The irony of trying to be perfect
I have some kind of obsession with being perfect with everything. I have a superhuman concentration from time to time but that didn't last long as I often find out, in order to get a tangible result, I need to really keep rushing to the end goal. However, when I look upon the peak of the goal, I usually feel I am too far away from it, not being able to imagine me arriving at the peak. When I get this kind of "goal is too far away" feeling, I mostly stopped, because I was afraid of failure, not reaching the peak, being ashamed. So, I make many "reasonable" excuses to give up trying.
The excuses are like:
"it's waste of time."
"It's not worth it."
"Maybe there is a more productive goal."
I am too obsessed with achieving a goal, this ironically prevents me from really achieving it, because I don't want a failure. I rather, in the subconscious mind, decide, not to fail than possible failure, although this may not make me succeed but, won't make me a loser in a superficial sense.
Overwhelming
This is the word I remind while learning about coding. This is the first feeling I encounter when processing it to give up learning and making excuses. It is a simple reason.
Because it is hard
What is failure? I think about this for a moment. We have read many self-help books talking about failure as the mother of success. We all know it is true as we saw many people trying their best even when they are in hardship, they never gave up and succeed proudly proving the point.

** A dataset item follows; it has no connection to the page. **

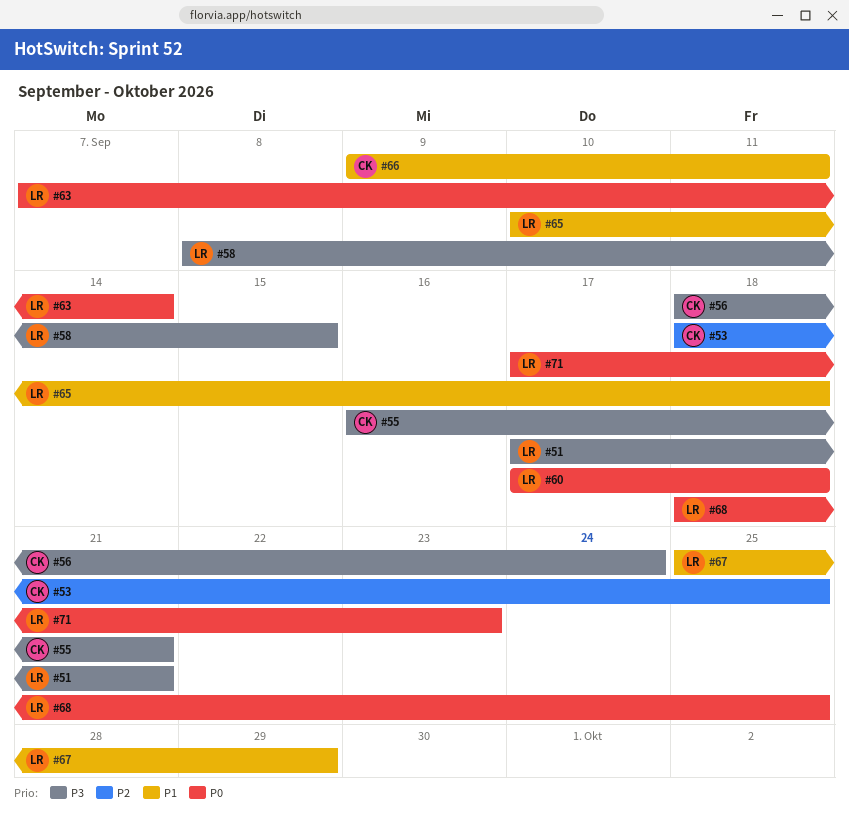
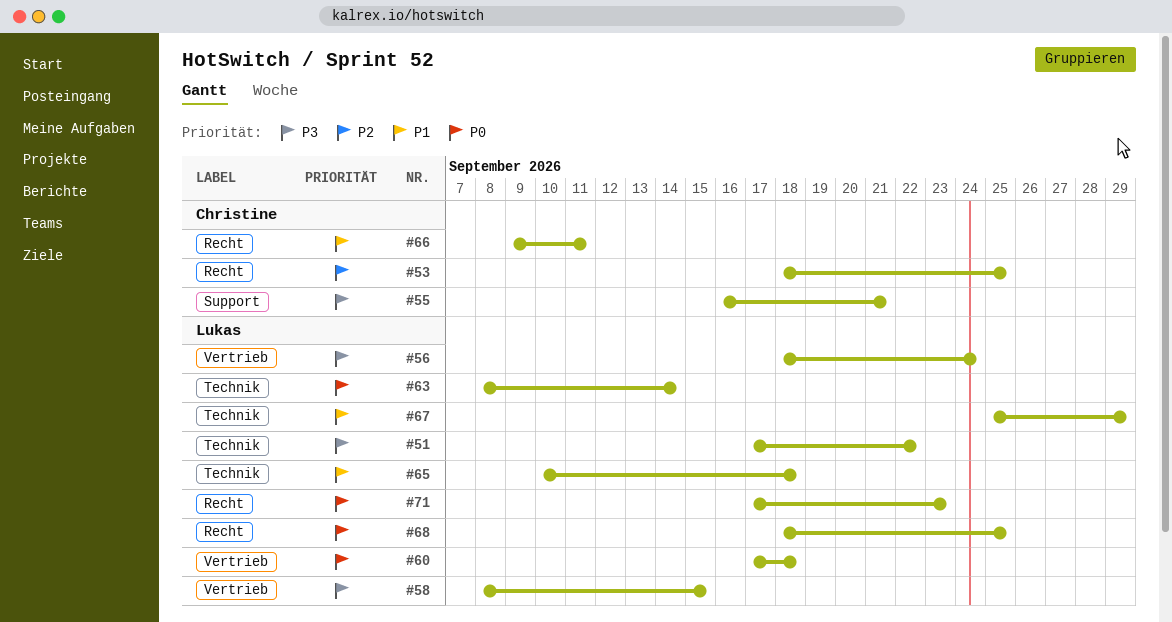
#51, due: Sep 21 -> Sep 22
#56, owner: Christine -> Lukas
#63, start: Sep 7 -> Sep 8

We know failures and much hard work eventually pay off and make results, but how many of us really believe and stick to the simple succeeding principle as we all already know?
We watch countless Youtube videos about inspirations and success, but how much do we really do the work to get there?
To be honest, I was being a loser all the time, running away from what I had to do, and always comforting me that there would be a better way to the future, telling me that I didn't fail.
When Clouds hide the peak
I have experience climbing Mt. HUJI when I was 13 years old. The height was over 3,000m high(That doesn't seem that high though). On the first day, it was easy and comfortable, I climbed it like a feather, there was nothing hard. I ate Japanese Curry in the middle of Mt., and slept inside it. When I got up in the morning, I felt like the world was spinning and threw up all the curry I ate the day before. It was cold and dark, there were too many people surrounding me, there was no way to go back. I was only half or below halfway through the peak, I looked up at the peak, but couldn't see the peak because of the dense clouds.
Nothing was so painful than the fact that how long I have to endure this pain and suffering. When we get this feeling we tend to stop and resign.
I finally did climb up though.
I have been doing it my whole life, and want to stop this. When there is pain, focus not on the peak but walking itself, enjoying the view.
This would make legs lighter; you wouldn't feel that this hardship isn't that hard at all. What you need to do is only to make sure that you are walking the right path, and if you are already convinced about it, just walk. Keep walking till you find out you already have reached the goal, and you may find out that the important thing was walking the path itself after all, not the peak.